RAW DATA
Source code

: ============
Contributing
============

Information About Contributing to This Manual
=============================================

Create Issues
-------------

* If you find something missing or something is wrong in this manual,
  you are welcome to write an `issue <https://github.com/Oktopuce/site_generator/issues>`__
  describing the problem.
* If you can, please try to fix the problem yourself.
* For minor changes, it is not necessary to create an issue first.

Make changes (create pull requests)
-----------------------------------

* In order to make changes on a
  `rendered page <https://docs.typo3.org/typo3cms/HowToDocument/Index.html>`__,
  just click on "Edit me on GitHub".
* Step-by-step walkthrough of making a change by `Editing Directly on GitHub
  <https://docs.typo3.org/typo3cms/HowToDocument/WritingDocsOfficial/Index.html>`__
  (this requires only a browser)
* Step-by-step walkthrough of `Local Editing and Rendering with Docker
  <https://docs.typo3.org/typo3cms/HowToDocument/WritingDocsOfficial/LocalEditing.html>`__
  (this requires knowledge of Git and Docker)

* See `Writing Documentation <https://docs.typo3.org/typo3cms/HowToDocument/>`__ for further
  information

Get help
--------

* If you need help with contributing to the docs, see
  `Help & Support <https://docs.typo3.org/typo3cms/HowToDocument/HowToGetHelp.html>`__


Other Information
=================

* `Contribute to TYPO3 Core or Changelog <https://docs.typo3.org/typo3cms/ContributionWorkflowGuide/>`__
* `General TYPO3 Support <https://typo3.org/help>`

TASK
Count the lines of the listing that contain the word "HowToDocument", and give only the number.

TASK ANSWER
5